I know that the more famous $3x + 1$ problem is still unresolved. But it seems to me like the similar $x + 1$ problem, with the function

$$f(x) = \begin{cases} x/2 & \text{if } x \equiv 0 \pmod{2} \\ x + 1 & \text{if } x \equiv 1 \pmod{2}.\end{cases}$$

should be very easy to prove it with just my modest, haphazardly obtained knowledge of mathematics. But the only thing I can think of is "of course every $x$ has to reach $1$," which is clearly not a rigorous proof.

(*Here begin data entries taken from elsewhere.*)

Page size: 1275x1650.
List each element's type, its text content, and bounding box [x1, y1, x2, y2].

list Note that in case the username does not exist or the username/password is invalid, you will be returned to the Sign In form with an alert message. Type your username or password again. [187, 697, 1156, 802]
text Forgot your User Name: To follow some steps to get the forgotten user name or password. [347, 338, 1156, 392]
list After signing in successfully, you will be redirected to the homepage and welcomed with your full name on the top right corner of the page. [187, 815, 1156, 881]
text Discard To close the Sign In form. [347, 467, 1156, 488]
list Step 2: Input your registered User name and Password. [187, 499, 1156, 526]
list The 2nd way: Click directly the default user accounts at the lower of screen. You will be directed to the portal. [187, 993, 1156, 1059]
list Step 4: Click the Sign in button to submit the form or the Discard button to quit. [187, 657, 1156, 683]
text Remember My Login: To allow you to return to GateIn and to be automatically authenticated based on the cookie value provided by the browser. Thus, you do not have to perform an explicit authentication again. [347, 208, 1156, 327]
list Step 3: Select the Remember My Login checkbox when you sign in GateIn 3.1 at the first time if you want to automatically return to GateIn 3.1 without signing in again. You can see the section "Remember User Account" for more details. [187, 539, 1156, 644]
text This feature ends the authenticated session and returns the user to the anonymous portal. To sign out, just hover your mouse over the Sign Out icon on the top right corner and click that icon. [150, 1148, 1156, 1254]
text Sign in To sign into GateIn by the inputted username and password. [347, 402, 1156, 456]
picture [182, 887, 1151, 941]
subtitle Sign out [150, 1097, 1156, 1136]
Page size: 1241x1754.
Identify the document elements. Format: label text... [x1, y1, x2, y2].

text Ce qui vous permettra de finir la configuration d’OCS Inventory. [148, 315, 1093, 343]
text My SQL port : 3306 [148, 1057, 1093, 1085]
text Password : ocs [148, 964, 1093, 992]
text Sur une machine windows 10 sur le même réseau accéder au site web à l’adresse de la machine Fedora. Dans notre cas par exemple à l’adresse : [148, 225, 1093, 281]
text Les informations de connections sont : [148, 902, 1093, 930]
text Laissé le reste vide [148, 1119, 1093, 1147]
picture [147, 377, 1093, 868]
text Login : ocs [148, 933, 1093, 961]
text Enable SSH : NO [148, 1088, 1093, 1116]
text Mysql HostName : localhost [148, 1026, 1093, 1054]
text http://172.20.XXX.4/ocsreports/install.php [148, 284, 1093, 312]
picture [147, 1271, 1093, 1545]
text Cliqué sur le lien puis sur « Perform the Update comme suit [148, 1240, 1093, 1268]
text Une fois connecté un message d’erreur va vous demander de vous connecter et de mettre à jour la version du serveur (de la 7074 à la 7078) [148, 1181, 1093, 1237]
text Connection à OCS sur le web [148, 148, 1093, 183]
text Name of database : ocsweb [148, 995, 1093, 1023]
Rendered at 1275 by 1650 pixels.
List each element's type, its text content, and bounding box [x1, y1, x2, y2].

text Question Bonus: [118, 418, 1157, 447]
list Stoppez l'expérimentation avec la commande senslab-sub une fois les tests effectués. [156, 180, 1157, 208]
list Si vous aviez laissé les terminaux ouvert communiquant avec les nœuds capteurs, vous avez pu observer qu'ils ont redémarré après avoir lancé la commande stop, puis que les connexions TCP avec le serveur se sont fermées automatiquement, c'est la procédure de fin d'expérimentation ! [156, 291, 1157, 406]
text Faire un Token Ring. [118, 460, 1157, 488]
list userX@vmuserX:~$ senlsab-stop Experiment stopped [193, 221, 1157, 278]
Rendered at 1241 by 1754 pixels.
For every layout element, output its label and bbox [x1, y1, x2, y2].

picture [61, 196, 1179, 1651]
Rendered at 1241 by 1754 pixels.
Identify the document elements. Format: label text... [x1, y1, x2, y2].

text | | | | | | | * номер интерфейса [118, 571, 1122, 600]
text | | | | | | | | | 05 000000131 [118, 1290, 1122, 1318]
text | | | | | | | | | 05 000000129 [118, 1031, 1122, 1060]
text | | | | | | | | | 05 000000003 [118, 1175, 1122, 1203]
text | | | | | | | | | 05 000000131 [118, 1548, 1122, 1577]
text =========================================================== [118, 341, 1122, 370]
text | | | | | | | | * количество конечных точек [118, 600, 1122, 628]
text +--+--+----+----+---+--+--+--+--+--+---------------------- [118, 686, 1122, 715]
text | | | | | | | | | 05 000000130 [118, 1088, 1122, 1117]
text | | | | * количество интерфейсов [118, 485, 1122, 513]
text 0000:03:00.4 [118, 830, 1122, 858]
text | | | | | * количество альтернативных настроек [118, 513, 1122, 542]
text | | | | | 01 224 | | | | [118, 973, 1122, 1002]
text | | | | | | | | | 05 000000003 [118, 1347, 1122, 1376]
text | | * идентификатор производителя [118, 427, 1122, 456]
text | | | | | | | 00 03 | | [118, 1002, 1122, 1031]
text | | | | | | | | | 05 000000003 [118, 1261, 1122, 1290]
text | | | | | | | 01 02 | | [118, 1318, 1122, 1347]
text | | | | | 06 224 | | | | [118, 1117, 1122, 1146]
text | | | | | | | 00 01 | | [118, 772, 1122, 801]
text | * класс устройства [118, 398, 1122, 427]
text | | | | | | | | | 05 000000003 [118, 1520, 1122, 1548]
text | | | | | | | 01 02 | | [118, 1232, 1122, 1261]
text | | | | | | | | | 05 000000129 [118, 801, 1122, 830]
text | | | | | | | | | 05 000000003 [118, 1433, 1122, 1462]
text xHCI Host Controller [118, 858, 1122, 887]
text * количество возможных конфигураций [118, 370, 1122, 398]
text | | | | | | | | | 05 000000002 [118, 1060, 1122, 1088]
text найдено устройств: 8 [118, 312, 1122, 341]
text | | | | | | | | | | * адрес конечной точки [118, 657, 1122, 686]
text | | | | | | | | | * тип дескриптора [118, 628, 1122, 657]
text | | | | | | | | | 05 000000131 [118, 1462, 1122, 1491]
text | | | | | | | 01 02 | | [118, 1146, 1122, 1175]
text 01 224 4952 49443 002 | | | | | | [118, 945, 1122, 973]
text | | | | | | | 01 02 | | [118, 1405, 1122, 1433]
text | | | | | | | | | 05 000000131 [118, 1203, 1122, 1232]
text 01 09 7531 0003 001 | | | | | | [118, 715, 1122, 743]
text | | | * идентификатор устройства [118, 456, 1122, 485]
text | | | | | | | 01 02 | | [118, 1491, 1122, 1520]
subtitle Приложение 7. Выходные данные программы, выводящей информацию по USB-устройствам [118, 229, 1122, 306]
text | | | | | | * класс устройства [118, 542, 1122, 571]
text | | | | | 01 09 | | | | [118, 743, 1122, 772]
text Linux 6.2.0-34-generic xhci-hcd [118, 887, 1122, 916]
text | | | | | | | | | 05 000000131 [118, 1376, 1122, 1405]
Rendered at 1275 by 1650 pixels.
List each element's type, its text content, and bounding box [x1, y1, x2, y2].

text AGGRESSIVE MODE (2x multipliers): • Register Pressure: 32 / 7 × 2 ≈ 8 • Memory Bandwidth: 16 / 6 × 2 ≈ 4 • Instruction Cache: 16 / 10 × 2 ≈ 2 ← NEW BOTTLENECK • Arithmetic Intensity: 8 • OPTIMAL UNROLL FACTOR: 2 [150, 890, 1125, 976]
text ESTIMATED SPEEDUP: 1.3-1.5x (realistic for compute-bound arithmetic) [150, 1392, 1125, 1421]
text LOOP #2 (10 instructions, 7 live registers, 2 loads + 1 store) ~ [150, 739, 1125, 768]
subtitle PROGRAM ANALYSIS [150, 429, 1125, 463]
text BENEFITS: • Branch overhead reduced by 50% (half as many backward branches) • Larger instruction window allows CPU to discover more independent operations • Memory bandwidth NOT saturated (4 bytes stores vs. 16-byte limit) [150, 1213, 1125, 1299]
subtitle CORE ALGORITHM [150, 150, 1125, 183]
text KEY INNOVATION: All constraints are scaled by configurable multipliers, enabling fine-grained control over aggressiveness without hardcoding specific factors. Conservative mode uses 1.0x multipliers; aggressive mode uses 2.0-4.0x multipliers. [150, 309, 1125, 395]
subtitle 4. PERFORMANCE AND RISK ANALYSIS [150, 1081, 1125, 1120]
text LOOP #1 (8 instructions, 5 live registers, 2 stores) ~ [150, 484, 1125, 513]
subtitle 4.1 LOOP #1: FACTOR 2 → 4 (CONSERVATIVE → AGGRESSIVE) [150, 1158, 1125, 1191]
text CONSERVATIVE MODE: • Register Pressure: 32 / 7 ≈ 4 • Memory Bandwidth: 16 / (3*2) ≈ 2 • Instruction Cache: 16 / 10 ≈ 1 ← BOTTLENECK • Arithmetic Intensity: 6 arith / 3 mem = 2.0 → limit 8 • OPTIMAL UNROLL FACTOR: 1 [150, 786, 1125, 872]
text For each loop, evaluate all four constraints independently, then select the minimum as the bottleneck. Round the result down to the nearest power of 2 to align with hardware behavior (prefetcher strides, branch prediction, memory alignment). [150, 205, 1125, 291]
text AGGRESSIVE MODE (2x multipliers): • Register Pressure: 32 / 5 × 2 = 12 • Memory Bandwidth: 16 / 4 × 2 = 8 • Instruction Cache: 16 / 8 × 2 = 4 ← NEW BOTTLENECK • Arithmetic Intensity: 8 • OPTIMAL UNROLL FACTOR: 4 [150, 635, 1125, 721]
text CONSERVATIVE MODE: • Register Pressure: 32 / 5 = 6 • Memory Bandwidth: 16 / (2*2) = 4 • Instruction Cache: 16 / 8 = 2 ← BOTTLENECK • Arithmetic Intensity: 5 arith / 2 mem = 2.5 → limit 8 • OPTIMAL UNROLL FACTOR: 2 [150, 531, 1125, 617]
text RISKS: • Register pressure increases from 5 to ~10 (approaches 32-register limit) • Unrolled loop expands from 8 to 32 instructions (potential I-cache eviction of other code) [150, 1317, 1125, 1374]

Is this easy to prove, or is it perhaps just as difficult as the $3x + 1$ problem?

Answer 1

The variant you have described is not hard. For example one can give a formal proof by strong induction.

Here is the induction step. Suppose that we ultimately end up at $1$ if we start at any number $u\lt k$. We show that we end up at $1$ if we start at $k$.

If $k$ is even, in one step we are below $k$, and we are finished.

If $k$ is odd and greater than $1$, in two steps we are at $\frac{k+1}{2}\lt k$.

Answer 2

This question is not too hard to resolve if we look at $f(f(x))$. We have $$f(f(x))=\left\{\begin{array} \displaystyle{\tfrac{x}{4}} &\text{ if }x\equiv0\pmod{4}\\ \tfrac{x}{2}+1&\text{ if }x\equiv2\pmod{4}\\ \tfrac{x}{2}+\tfrac{1}{2}&\text{ if }x\equiv1\pmod{2} \end{array}\right.$$ In particular, we see that $f(f(x))<x$ if $x>3$. So for all $x>3$, eventually we will end up at an integer that is at most $3$. Then we can finish by checking that $$f(2)=1\qquad\text{ and }\qquad f(f(f(3)))=1.$$ So every integer $x$ eventually ends up at $1$. A similar approach works if you replace $x+1$ by $ax+b$ with $a\leq2$ and any $b>0$, though there are more numbers to check by hand for large $b$.